• ilk altı-yedi sayısını nedense aldığım dergi. niye aldığımı anlamam için içindekileri anlamam gerekiyordu olmadı. ama okurkan anladım sanıyordum; gençlik işte.
    kaşgar'a filan sataştılar bir de öyle gereksizce.
    tuhaf bir faşizm mi vardı, ırkçı düşmanı mıydılar, ezra pound zarifoğlu'nu döver miydi, ismet özel abimizdir, ayhan ışık da kim diye sorarlar mıydı... ben anlamadan dergi mola verdi. şimdi yine çıktı.
    "yok kardeşim biz islamcı şair değiliz" diye yine ultra muhteşem poetik/epik/didaktik/manifestatif metinlerle karşımızdalar.
    yine de örtük bir kompleksten olsa gerek gizli bir hayranlığım yok değildir
  • dila hanım gibi bir diziyi içine sindirerek yayınlamaya çekinmeyen bir kanalın içine sindiremediği dizi. pahalı geldi vazgeçtik demiyorlar da...
  • (bkz: #1337466)

    atlılar atlılar kızıl atlılar
    atları rüzgar kanatlılar
    atları rüzgar kanat...
    atları rüzgar...
    atları...
    at...

    *nazım hikmet-salkımsöğüt*
  • epik şiir diye diye ortalığı kavuran, ezra poud hayranı, yüksek kuram bilğisine sahip, şair abilerin çıkardığı dergi
  • huruc dergisinden once, $ehrengiz dergisinden sonra hakan arslanbenzer ile eren safi 'nin hakan $arkdemir 'le yollarinin ayrilmasindan onceki ortanca/ilk dergileri.
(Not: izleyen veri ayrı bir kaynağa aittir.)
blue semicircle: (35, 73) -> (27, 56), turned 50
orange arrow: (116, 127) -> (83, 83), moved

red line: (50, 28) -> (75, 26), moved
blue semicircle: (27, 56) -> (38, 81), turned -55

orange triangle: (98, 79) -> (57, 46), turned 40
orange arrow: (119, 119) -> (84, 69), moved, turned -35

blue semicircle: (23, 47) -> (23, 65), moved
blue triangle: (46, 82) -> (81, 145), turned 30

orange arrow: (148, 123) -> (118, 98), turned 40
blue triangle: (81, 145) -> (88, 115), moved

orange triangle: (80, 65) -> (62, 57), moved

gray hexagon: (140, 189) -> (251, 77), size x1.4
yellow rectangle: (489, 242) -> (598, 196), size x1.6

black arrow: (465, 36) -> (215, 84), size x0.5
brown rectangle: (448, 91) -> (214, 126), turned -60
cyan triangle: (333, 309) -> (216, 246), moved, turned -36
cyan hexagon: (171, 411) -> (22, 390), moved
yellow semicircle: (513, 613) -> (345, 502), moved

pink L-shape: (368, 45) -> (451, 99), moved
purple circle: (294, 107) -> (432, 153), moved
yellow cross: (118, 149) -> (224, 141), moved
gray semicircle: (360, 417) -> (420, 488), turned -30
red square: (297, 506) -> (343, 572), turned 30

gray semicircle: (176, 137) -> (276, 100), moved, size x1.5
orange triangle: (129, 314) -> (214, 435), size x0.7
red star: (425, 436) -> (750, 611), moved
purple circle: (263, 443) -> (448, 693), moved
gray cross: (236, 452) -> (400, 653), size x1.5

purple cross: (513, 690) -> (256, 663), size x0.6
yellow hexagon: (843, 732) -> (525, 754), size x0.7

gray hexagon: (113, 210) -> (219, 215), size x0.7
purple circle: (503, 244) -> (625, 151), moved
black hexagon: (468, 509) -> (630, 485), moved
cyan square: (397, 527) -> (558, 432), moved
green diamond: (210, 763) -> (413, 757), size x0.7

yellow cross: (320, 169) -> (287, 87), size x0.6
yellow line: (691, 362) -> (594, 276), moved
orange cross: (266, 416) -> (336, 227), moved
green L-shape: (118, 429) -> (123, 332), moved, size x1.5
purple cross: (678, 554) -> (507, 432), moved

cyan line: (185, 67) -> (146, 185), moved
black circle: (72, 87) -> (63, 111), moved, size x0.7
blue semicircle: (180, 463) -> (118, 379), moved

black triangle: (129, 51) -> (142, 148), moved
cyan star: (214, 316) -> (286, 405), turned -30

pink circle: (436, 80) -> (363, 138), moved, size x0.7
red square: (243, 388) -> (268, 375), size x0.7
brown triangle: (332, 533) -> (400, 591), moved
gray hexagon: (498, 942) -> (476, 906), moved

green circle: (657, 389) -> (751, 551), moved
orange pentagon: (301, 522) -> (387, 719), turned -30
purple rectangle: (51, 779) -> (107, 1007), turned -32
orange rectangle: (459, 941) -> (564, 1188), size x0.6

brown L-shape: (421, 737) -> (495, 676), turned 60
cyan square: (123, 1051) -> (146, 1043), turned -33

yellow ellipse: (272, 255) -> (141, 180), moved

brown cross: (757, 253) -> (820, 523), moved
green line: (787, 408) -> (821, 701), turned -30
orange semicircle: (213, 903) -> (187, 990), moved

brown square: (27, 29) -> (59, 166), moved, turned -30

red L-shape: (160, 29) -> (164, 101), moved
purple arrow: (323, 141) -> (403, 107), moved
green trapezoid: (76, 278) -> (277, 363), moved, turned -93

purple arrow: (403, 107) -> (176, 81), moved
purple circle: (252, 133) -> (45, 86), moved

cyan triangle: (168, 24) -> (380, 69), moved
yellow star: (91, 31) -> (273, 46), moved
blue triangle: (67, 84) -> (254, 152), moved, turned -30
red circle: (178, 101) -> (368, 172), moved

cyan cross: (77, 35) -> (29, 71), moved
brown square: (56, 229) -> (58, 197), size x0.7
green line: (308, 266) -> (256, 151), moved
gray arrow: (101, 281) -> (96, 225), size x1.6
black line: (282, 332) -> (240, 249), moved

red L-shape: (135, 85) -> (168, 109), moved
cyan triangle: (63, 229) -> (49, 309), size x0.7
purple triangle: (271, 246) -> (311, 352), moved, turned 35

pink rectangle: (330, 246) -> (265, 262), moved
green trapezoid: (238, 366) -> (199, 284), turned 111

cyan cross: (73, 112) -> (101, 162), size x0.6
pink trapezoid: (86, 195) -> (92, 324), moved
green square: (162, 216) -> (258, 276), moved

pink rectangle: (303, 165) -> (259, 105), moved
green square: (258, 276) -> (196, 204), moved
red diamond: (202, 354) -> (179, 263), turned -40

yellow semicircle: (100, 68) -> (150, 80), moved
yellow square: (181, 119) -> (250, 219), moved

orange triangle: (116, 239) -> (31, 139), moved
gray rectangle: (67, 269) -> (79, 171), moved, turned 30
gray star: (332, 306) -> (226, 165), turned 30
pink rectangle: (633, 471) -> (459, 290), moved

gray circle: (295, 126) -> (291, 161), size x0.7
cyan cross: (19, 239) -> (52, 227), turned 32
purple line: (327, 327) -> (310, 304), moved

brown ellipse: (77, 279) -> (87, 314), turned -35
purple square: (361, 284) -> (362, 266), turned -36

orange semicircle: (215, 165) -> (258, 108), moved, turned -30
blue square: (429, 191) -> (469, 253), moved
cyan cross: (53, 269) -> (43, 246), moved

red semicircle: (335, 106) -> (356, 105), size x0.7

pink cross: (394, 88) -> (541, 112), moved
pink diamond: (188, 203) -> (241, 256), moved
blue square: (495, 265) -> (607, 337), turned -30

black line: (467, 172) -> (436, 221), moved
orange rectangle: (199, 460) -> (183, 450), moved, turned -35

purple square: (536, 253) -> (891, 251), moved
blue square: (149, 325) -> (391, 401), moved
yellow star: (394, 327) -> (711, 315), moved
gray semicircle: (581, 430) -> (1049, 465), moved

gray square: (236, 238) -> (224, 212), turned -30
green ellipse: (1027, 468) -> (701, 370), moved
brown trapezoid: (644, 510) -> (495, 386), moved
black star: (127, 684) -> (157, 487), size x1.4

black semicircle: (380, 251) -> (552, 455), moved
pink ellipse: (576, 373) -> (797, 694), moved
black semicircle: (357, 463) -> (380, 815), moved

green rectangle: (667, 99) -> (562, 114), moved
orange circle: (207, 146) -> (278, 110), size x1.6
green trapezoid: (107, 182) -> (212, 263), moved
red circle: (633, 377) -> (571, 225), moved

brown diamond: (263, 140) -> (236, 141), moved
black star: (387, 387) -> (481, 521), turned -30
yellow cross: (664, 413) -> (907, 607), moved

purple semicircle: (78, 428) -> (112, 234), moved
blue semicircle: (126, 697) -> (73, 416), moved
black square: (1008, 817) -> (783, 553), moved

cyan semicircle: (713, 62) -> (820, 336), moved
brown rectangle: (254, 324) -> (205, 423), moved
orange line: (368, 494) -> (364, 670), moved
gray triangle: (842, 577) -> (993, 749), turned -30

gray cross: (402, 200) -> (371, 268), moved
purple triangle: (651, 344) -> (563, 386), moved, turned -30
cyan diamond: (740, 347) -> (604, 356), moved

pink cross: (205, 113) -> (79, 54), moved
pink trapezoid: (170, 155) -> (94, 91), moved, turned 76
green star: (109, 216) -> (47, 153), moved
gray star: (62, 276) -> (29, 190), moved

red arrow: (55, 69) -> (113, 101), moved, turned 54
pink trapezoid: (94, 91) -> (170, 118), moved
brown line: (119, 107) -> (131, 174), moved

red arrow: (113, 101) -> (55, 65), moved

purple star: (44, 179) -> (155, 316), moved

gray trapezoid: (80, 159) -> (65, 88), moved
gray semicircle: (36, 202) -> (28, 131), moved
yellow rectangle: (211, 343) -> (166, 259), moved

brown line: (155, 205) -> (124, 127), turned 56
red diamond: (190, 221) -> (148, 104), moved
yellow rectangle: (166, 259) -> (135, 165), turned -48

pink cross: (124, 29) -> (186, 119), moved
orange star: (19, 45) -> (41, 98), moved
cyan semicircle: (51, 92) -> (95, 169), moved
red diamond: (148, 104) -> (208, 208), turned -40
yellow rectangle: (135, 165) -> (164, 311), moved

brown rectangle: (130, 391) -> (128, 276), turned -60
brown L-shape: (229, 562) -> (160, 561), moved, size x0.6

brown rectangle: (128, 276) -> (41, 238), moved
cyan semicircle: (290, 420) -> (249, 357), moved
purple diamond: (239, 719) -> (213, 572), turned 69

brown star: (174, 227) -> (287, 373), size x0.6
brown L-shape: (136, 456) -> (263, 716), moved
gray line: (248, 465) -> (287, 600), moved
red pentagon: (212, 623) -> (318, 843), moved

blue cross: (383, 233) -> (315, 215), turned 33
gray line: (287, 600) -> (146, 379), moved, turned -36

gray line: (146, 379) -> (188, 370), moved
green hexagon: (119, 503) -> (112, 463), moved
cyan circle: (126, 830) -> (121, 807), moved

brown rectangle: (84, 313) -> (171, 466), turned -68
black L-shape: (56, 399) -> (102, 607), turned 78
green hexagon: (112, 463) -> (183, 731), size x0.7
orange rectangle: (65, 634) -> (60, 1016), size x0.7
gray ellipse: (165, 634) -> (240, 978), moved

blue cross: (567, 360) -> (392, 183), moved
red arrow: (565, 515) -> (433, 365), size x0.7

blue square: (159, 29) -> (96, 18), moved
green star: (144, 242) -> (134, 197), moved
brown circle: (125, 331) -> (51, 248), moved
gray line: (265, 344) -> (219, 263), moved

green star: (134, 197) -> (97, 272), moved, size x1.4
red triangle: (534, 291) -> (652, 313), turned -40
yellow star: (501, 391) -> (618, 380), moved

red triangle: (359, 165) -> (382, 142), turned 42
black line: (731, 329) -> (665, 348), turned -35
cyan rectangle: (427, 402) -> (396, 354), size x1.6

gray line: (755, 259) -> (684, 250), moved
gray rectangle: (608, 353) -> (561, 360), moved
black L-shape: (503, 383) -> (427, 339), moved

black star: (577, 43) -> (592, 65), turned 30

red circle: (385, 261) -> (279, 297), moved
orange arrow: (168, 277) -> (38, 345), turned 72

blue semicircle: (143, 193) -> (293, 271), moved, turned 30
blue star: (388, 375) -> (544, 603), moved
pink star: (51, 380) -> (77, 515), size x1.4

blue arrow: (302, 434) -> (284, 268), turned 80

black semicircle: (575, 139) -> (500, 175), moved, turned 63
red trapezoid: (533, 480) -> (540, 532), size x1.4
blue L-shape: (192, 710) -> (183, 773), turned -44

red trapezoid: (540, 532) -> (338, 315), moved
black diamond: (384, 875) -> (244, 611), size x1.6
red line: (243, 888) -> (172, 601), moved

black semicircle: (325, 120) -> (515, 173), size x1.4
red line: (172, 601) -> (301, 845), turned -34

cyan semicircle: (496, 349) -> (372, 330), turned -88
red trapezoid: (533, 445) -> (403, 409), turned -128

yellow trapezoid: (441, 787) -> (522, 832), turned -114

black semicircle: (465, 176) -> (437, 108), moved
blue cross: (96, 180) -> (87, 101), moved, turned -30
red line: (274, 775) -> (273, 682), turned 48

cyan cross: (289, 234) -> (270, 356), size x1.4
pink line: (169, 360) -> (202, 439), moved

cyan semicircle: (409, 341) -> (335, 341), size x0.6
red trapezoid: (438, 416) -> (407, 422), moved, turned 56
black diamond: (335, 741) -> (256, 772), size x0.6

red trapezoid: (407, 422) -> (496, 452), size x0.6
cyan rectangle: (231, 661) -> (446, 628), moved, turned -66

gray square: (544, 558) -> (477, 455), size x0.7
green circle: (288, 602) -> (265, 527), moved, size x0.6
    http://www.atlilar.8m.com/
  • vakti zamanında şu satırların gezdiği bir saman kağıdıydı;

    '' ilkokulda aklım ermiyordu. lisede bıraktım ve üniversiteye gitmek ve bitirmek için mazeretlerim vardı. bence sadece şairlerin değil, okulu bırakmayan, düzenli olarak bir işte çalışan ve boşanmayan herkesin mazeret beyanında bulunması gerekiyor. en azından kendi kendine. ama öncelikle ve hemen şairler. şair tek ve bağsızdır çünkü. bırakır, istifa eder ve boşanır. şair bir yerden mezun olamaz. nasıl islamcı şair, kadın şair, sosyalist şair olmazsa boğaziçi'li şair, mülkiyeli şair yada odtü'lü, bilkentli şair de olmaz. şair liseyi bitiremez. yada ölene kadar ece ayhan'ın el yordamıyla yaptığı gibi parasız yatılı hıncını koyar masaya. liseyi ve üniversiteyi problemsiz bir biçimde bitirmiş her şairin yanına bir mim koyun. mezunun mimi. işinden ayrılmayan, eşinden ayrılmayan. şairin evliliği olmaz çünkü. bir karısı olsa da. bir kurum olarak evliliğe tahammül eden şair aşık değilse ahmak, değilse iyi bir oyuncudur. yada ismet özel'in olgunluk yıllarında yaptığı gibi tahammülsüzlüğünü koyar masaya. ''
  • 90 dakikadan senede 40 bölüm çekilmesi durumunda tüm yapımcı-oyuncu-çalışan kadrosunun altında kalacağı dizi olacaktır. eğer hakkını vererek game of thrones'a mümkün olduğunca yakın bir iş çıkarmak istiyorlarsa, dizinin bütçesinin muhteşem yüzyıl'ı bile üçe-dörde katlaması gerekir sanırım. şu anda da pek sesi çıkmıyor zaten.

    edit: bi de o isim nedir lan öyle?
  • saman kagida baski bir edebiyat dergisi.
  • ileriki sayılarda arka sayfaya mayolu fotoğraflı manken almalarını bizzat istirham edicem abilerden. önceki söylemlerini bilip bir de son sayılarının kapağını görünce ** hohhoh hoh hooooo diye gülmemek mütemadiyen, mümkün değil yani. çok seviyorum çok.
  • temelini; "bu böyle olmaz", "şunlar şöyledir", "bakın bunun gibi olun"ların üzerine kuran, fazla tepkisel ama yine de bu adamlar galiba bir şeyler biliyorlar deyip, alıp, okuduğumuz şiir ağırlıklı edebiyat dergisi.